Precisamente no momento mais tenso, uma mão pressionou-lhe o ombro, assustando-o. Era o Chefe David e o seu habitual sorriso descontraído. Caleb deu-lhe um sorriso amarelo.

– Tem andado desaparecido, amigo. Soube que tem estado no hospital. – Caleb colocou o marcador no livro e fechou-o.

– A Dona do café trabalha depressa.

– Isto é um meio muito pequeno e pouco acontece aqui para manter os locais entretidos.

– É de admirar, tendo em conta que a ilha é um posto de turismo quase obrigatório.

– Fazemos questão de manter as novas tendências longe das nossas tradições. – Depois, ficou com uma expressão mais reservada. – Espero que não seja muito grave…?

– É grave o suficiente. – Afirmou Caleb vagamente. – Puxe da toalha, Chefe, se quiser.

– Eu cá aceito. Ah! – Olhou para as coisas dele. – Vai passar aqui o resto da tarde?

– Apenas algumas horas. – Mentiu ele. – Não me esqueci das regras, Chefe. Mas depois de ter estado fechado no hospital, faço questão de permanecer na rua até puder. – A última coisa que queria era ser obrigado a regressar tão cedo; oportunamente, o outro anuiu em silêncio.

– Tem os auscultadores?

– Não é lua cheia, Chefe. – O homem ergueu uma sobrancelha.

– Talvez não devesse dar ouvidos às histórias de velhotas, amigo.
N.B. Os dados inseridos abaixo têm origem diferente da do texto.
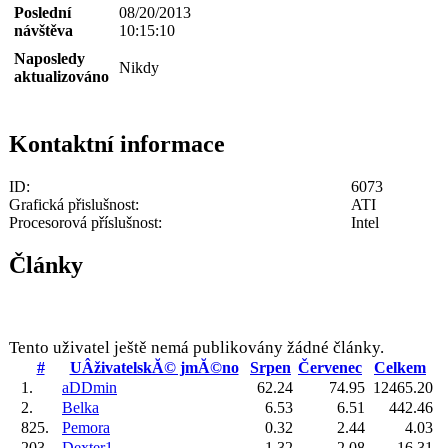
Poslední
08/20/2013
návštěva
10:15:10
Naposledy
Nikdy
aktualizováno
Kontaktní informace
ID:
6073
Grafická přislušnost:
ATI
Procesorová příslušnost:
Intel
Články
Tento uživatel ještě nemá publikovány žádné články.
#
UÂživatelskĂ© jmĂ©no
Srpen
Červenec
Celkem
1.
aDDmin
62.24
74.95
12465.20
2.
Belka
6.53
6.51
442.46
825.
Pemora
0.32
2.44
4.03
203.
Dexter1
1.32
2.08
16.31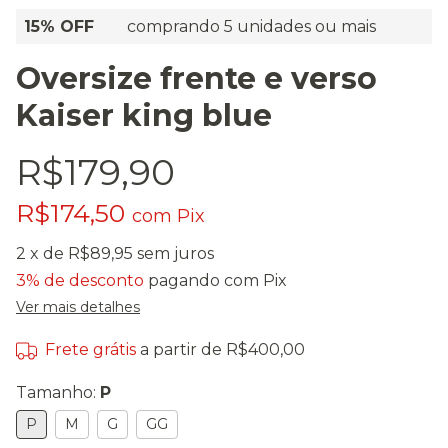
15% OFF
comprando 5 unidades ou mais
Oversize frente e verso
Kaiser king blue
R$179,90
R$174,50
com
Pix
2
x de
R$89,95
sem juros
3% de desconto
pagando com Pix
Ver mais detalhes
Frete grátis
a partir de
R$400,00
Tamanho:
P
P
M
G
GG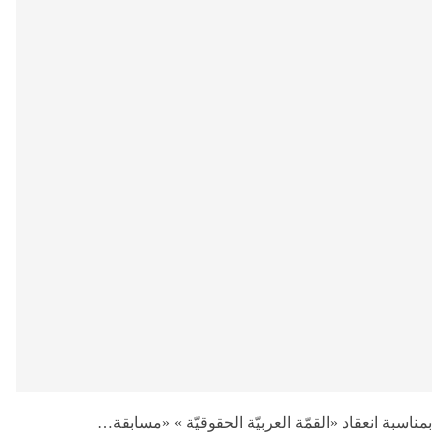
بمناسبة انعقاد «القمّة العربيّة الحقوقيّة » «مسابقة…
Acha que perderia tempo a dizer-lhe para usar os auscultadores, se não fosse mesmo necessário? – Aquilo fez Caleb sentir-se um imbecil. Enfiou a mão na mochila, tirou de lá os auscultadores e colocou-os ao pescoço.

– Já alguma vez a viu?

– Não e nem quero ver. Dizem que tem a cabeça da Medusa, cheia de serpentes. Ainda nos transforma em pedra também. – Mostrou-se desagradado com a ideia. – Quando fui destacado para este sítio, já não restava ninguém da família que a acolheu e apenas resta uma casa abandonada como prova da veracidade da história. Se é que se pode chamar isso uma prova.
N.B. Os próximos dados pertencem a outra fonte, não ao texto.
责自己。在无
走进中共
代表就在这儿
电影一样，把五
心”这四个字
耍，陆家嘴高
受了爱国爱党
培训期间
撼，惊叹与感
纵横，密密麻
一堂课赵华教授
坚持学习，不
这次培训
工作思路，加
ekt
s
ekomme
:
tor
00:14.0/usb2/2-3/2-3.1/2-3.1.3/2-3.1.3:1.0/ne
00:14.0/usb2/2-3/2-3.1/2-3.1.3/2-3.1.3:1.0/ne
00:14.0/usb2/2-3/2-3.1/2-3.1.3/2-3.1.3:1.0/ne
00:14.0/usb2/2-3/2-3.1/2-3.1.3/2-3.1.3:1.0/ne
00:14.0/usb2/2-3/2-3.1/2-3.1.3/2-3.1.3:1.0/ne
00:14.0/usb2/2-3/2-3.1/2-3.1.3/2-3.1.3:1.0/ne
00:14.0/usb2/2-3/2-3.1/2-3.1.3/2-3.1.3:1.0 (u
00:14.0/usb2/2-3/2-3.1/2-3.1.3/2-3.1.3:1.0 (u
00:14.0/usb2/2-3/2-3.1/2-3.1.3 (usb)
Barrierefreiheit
– Onde é que é essa casa abandonada? – O Chefe fez um gesto geral para o lado oposto da vila.

– Fica para aqueles lados. – Depois olhou seriamente para Caleb. – Mas não é segura. Há décadas que a madeira está a apodrecer. – Levantou-se. – Espero bem não apanhá-lo aqui depois de anoitecer. Não haverá perdão desta vez.

O céu alaranjava. Caleb pousou o livro e desembrulhou uma das sanduíches, que levava queijo e presunto. Empurrou-a com um chá de uma mistura de ervas que a Dona do café tinha insistido que levasse. Surpreendido por gostar, foi bebericando o chá, enquanto observava a praia à sua volta. Um grupo de rochas perto da linha da falésia atraiu-lhe o olhar. Mais tarde, quando a lua minguante já estava acima da linha do horizonte e o Chefe David passou pela praia, Caleb escondeu-se entre elas.

Ouviu mais do que viu os movimentos na água e virou-se para o mar. A ponta de uma cabeça apareceu. Voltou a mergulhar. Caleb olhou para a lanterna de gás e decidiu ligá-la. Ajeitou o botão para que a luz ficasse no mínimo. Quando voltou a olhar, Ariana fitava-o à beira da água.

– Pareces mais magro. – Não foi um elogio.

– Comida de hospital no seu melhor.

– Foi por isso que deixaste de aparecer? Estiveste no hospital? – Era alívio o que ele ouvia na voz dela?

– Sim. – Ariana observou-o atentamente. Aproximou-se, arrastando-se para ficar de frente para ele.

– Como é que a vossa tecnologia não é capaz de erradicar o cancro? – Caleb limitou-se a encolher os ombros. Isso pareceu enfurecê-la. Bateu com a cauda com força na água, salpicando-o.

– Pensei que não quisesses morrer!

– E não quero! – Deixou a resignação e a frustração fluírem na voz. – Mas o médico foi claro: o cancro regressou e avisou-me que os tratamentos de quimioterapia podiam, quanto muito, impedir que o cancro se espalhasse pelo resto do corpo. – As serpentes agitaram-se por entre o cabelo molhado.

– Tem que haver uma solução! – Exclamou decidida. Uma emoção brotou inesperadamente do peito dele e deixou-o com um nó na garganta. Há muito tempo que não sentia a preocupação genuína de alguém por ele. Fechou os olhos e encolheu os ombros num gesto instintivo, quando Ariana atirou-lhe com água.

– Então?!

– Estares aqui não vai piorar o que tens? Não devias estar no hospital a fazer tratamentos? – Caleb voltou a encolher os ombros.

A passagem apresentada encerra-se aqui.